Todo aquel transeúnte, bien turista o local, que deambule por la estación Plaza de España del metro de Madrid, sepultada bajo los metros cúbicos de hormigón que en la superficie aguantan las toneladas del mastodóntico obelisco de granito que celebra a Don Quijote de la Mancha y a su fiel Sancho Panza, descubrirá con no poco asombro que el verdadero homenaje a la obra cumbre de Cervantes se esconde en los andenes donde los pasajeros aguardan el tren y no en aquel altar colosal que impunemente rinde culto cómplice al selfie fácil.
Allí, forrando las paredes de la Línea 3 color mostaza, se replican íntegramente, frase a frase y con litografías de ilustración a blanco y negro y de techo a piso, las páginas de la aventura inmortal del hidalgo. Un capítulo tras otro, desde los torniquetes digitales que repiquetean al ritmo de las tarjetas de abono de transporte hasta las escaleras que conectan con la Línea 10 color azul, las letras inundan cada centímetro de la arquitectura centenaria del túnel. Así pues, cualquier lector con suficiente tiempo y sin demasiadas prisas podrá echar la tarde errando de izquierda a derecha y de arriba abajo hasta agotar aquel épico relato.
Esta es otra más de las múltiples iniciativas de la ciudad en una cruzada por bombardear de literatura a los usuarios del sistema métrico con la intención de construir el hábito de la lectura de forma casi imperceptible. Un loable propósito por el cual la Asociación de Editores de Madrid viene trabajando desde 1997 con su campaña “Libros a la Calle”, una colección de pequeños afiches con rotación anual que yacen colgados por todos los vagones que surcan las entrañas de la ciudad. Junto al mapa de las próximas paradas y las calcomanías que señalan la salida de emergencia, los pasajeros que no sean prisioneros de una pantalla se encontrarán con extractos elegidos del último Premio Cervantes, el Premio Nacional de Narrativa u obras esenciales de plumas indispensables como Almudena Grandes o Carmen Laforet.

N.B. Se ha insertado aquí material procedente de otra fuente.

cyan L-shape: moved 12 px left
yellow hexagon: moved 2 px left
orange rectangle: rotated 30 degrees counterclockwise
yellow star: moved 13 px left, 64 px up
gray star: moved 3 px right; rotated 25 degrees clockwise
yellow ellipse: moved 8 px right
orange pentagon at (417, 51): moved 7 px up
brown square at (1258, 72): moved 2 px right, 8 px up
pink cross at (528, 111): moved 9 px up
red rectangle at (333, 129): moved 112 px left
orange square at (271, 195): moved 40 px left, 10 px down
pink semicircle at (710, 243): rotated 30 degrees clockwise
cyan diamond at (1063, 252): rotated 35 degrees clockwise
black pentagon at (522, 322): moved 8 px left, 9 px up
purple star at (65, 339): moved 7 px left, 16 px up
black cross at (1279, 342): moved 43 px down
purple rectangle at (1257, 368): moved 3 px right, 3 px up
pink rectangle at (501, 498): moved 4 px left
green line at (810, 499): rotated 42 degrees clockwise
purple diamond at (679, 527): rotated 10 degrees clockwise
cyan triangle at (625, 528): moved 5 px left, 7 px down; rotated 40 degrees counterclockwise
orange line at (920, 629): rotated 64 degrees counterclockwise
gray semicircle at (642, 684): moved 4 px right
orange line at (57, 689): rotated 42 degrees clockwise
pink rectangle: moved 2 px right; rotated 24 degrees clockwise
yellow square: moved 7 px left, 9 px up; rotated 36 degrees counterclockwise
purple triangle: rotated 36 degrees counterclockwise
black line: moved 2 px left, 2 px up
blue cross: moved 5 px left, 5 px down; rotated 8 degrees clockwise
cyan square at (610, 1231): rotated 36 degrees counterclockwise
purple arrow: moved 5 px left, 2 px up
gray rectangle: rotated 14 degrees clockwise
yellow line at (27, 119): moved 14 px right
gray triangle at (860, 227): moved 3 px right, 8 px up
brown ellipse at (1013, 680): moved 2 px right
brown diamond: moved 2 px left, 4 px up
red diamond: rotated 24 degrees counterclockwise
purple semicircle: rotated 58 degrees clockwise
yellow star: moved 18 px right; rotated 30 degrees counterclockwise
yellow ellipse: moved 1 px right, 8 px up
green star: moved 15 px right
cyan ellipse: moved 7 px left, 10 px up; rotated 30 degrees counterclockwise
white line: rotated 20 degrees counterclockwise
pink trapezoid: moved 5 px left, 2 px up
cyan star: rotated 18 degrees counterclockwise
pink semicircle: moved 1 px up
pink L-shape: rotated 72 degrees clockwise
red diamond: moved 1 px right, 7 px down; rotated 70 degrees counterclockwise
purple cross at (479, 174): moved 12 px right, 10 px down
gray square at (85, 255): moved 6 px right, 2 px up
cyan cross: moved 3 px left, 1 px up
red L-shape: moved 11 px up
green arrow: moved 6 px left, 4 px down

Aunque mis favoritas desde siempre han sido las Bibliometro, doce quioscos repartidos por las estaciones de mayor afluencia donde cualquier impuntualidad del maquinista de turno se puede amainar alquilando alguna de las casi 2.000 novedades editoriales ofertadas o sacándose la tarjeta oficial del círculo de bibliotecas municipales. Una labor social encomiable que casi estuvo abocada al cierre por la pandemia, pero que supo aguantar el tipo y que hoy es la más fabulosa alternativa de emergencia, cual extintor o desfibrilador, para aquel a quien en medio de su traslado diario de la casa a la oficina o viceversa le entren unas ganas irrefrenables de leer a Vargas Llosa o a Arturo Pérez-Reverte.
Es así como, camuflada entre la cotidianidad de lo mundano, la literatura emerge desde las profundidades de Madrid en una sinergia clandestina con la rutina silenciosa de millones de potenciales lectores que, incautos, hacen inocentes trasbordos como autómatas sin imaginar que su siguiente lectura está acechándoles a un palmo de distancia para atraparles entre sus letras durante el inminente cruce serendípico de su próximo tren.